YOUR INSTRUCTIONS
Each entry must come back word for word; drop the images as you go.

ENTRIES SUPPLIED

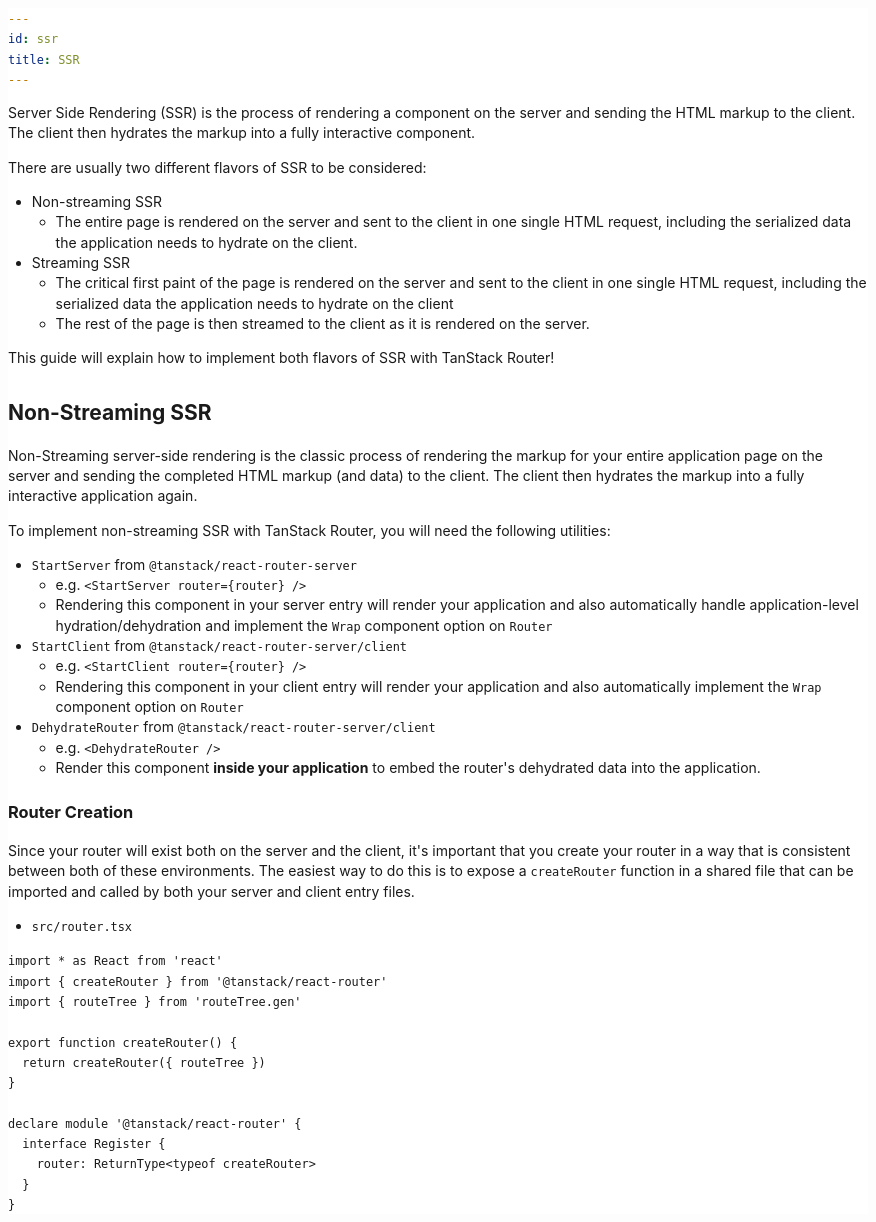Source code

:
```yaml
---
id: ssr
title: SSR
---
```


Server Side Rendering (SSR) is the process of rendering a component on the server and sending the HTML markup to the client. The client then hydrates the markup into a fully interactive component.

There are usually two different flavors of SSR to be considered:

- Non-streaming SSR
  - The entire page is rendered on the server and sent to the client in one single HTML request, including the serialized data the application needs to hydrate on the client.
- Streaming SSR
  - The critical first paint of the page is rendered on the server and sent to the client in one single HTML request, including the serialized data the application needs to hydrate on the client
  - The rest of the page is then streamed to the client as it is rendered on the server.

This guide will explain how to implement both flavors of SSR with TanStack Router!

## Non-Streaming SSR

Non-Streaming server-side rendering is the classic process of rendering the markup for your entire application page on the server and sending the completed HTML markup (and data) to the client. The client then hydrates the markup into a fully interactive application again.

To implement non-streaming SSR with TanStack Router, you will need the following utilities:

- `StartServer` from `@tanstack/react-router-server`
  - e.g. `<StartServer router={router} />`
  - Rendering this component in your server entry will render your application and also automatically handle application-level hydration/dehydration and implement the `Wrap` component option on `Router`
- `StartClient` from `@tanstack/react-router-server/client`
  - e.g. `<StartClient router={router} />`
  - Rendering this component in your client entry will render your application and also automatically implement the `Wrap` component option on `Router`
- `DehydrateRouter` from `@tanstack/react-router-server/client`
  - e.g. `<DehydrateRouter />`
  - Render this component **inside your application** to embed the router's dehydrated data into the application.

### Router Creation

Since your router will exist both on the server and the client, it's important that you create your router in a way that is consistent between both of these environments. The easiest way to do this is to expose a `createRouter` function in a shared file that can be imported and called by both your server and client entry files.

- `src/router.tsx`

```tsx
import * as React from 'react'
import { createRouter } from '@tanstack/react-router'
import { routeTree } from 'routeTree.gen'

export function createRouter() {
  return createRouter({ routeTree })
}

declare module '@tanstack/react-router' {
  interface Register {
    router: ReturnType<typeof createRouter>
  }
}
```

ANSWER
Source code

:
```yaml
---
id: ssr
title: SSR
---
```


Server Side Rendering (SSR) is the process of rendering a component on the server and sending the HTML markup to the client. The client then hydrates the markup into a fully interactive component.

There are usually two different flavors of SSR to be considered:

- Non-streaming SSR
  - The entire page is rendered on the server and sent to the client in one single HTML request, including the serialized data the application needs to hydrate on the client.
- Streaming SSR
  - The critical first paint of the page is rendered on the server and sent to the client in one single HTML request, including the serialized data the application needs to hydrate on the client
  - The rest of the page is then streamed to the client as it is rendered on the server.

This guide will explain how to implement both flavors of SSR with TanStack Router!

## Non-Streaming SSR

Non-Streaming server-side rendering is the classic process of rendering the markup for your entire application page on the server and sending the completed HTML markup (and data) to the client. The client then hydrates the markup into a fully interactive application again.

To implement non-streaming SSR with TanStack Router, you will need the following utilities:

- `StartServer` from `@tanstack/react-router-server`
  - e.g. `<StartServer router={router} />`
  - Rendering this component in your server entry will render your application and also automatically handle application-level hydration/dehydration and implement the `Wrap` component option on `Router`
- `StartClient` from `@tanstack/react-router-server/client`
  - e.g. `<StartClient router={router} />`
  - Rendering this component in your client entry will render your application and also automatically implement the `Wrap` component option on `Router`
- `DehydrateRouter` from `@tanstack/react-router-server/client`
  - e.g. `<DehydrateRouter />`
  - Render this component **inside your application** to embed the router's dehydrated data into the application.

### Router Creation

Since your router will exist both on the server and the client, it's important that you create your router in a way that is consistent between both of these environments. The easiest way to do this is to expose a `createRouter` function in a shared file that can be imported and called by both your server and client entry files.

- `src/router.tsx`

```tsx
import * as React from 'react'
import { createRouter } from '@tanstack/react-router'
import { routeTree } from 'routeTree.gen'

export function createRouter() {
  return createRouter({ routeTree })
}

declare module '@tanstack/react-router' {
  interface Register {
    router: ReturnType<typeof createRouter>
  }
}
```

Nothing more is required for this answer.